Given records:
--------------------------------
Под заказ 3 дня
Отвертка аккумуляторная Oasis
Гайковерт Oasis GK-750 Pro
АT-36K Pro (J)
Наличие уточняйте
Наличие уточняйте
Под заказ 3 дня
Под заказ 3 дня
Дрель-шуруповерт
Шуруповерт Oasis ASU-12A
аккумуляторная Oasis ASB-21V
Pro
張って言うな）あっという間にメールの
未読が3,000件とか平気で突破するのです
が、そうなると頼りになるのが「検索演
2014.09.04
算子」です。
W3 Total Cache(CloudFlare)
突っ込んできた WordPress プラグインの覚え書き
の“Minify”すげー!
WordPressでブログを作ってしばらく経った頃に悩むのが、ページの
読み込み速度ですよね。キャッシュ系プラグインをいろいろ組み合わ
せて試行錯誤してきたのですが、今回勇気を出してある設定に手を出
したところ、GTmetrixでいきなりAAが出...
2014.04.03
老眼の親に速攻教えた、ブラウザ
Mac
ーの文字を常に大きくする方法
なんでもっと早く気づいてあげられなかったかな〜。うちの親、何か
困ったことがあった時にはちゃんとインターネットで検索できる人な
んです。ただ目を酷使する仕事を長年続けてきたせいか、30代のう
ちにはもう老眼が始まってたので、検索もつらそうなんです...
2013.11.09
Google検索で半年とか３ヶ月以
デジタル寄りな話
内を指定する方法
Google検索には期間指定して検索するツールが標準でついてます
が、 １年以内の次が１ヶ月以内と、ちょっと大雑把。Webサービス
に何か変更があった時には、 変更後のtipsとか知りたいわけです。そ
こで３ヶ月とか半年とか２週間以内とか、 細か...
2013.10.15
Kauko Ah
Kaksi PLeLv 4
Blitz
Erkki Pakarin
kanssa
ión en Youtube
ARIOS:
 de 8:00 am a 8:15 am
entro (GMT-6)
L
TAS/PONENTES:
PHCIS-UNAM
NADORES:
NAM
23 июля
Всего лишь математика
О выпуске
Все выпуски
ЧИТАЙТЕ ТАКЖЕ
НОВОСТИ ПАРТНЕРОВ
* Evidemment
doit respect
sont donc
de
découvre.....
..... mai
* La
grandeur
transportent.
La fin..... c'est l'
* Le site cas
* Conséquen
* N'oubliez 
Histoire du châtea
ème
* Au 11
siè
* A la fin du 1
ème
--------------------------------
Required work: Reproduce every line of the data above without changing anything, keeping the original order.

Exercise solution:
Под заказ 3 дня
Отвертка аккумуляторная Oasis
Гайковерт Oasis GK-750 Pro
АT-36K Pro (J)
Наличие уточняйте
Наличие уточняйте
Под заказ 3 дня
Под заказ 3 дня
Дрель-шуруповерт
Шуруповерт Oasis ASU-12A
аккумуляторная Oasis ASB-21V
Pro
張って言うな）あっという間にメールの
未読が3,000件とか平気で突破するのです
が、そうなると頼りになるのが「検索演
2014.09.04
算子」です。
W3 Total Cache(CloudFlare)
突っ込んできた WordPress プラグインの覚え書き
の“Minify”すげー!
WordPressでブログを作ってしばらく経った頃に悩むのが、ページの
読み込み速度ですよね。キャッシュ系プラグインをいろいろ組み合わ
せて試行錯誤してきたのですが、今回勇気を出してある設定に手を出
したところ、GTmetrixでいきなりAAが出...
2014.04.03
老眼の親に速攻教えた、ブラウザ
Mac
ーの文字を常に大きくする方法
なんでもっと早く気づいてあげられなかったかな〜。うちの親、何か
困ったことがあった時にはちゃんとインターネットで検索できる人な
んです。ただ目を酷使する仕事を長年続けてきたせいか、30代のう
ちにはもう老眼が始まってたので、検索もつらそうなんです...
2013.11.09
Google検索で半年とか３ヶ月以
デジタル寄りな話
内を指定する方法
Google検索には期間指定して検索するツールが標準でついてます
が、 １年以内の次が１ヶ月以内と、ちょっと大雑把。Webサービス
に何か変更があった時には、 変更後のtipsとか知りたいわけです。そ
こで３ヶ月とか半年とか２週間以内とか、 細か...
2013.10.15
Kauko Ah
Kaksi PLeLv 4
Blitz
Erkki Pakarin
kanssa
ión en Youtube
ARIOS:
 de 8:00 am a 8:15 am
entro (GMT-6)
L
TAS/PONENTES:
PHCIS-UNAM
NADORES:
NAM
23 июля
Всего лишь математика
О выпуске
Все выпуски
ЧИТАЙТЕ ТАКЖЕ
НОВОСТИ ПАРТНЕРОВ
* Evidemment
doit respect
sont donc
de
découvre.....
..... mai
* La
grandeur
transportent.
La fin..... c'est l'
* Le site cas
* Conséquen
* N'oubliez 
Histoire du châtea
ème
* Au 11
siè
* A la fin du 1
ème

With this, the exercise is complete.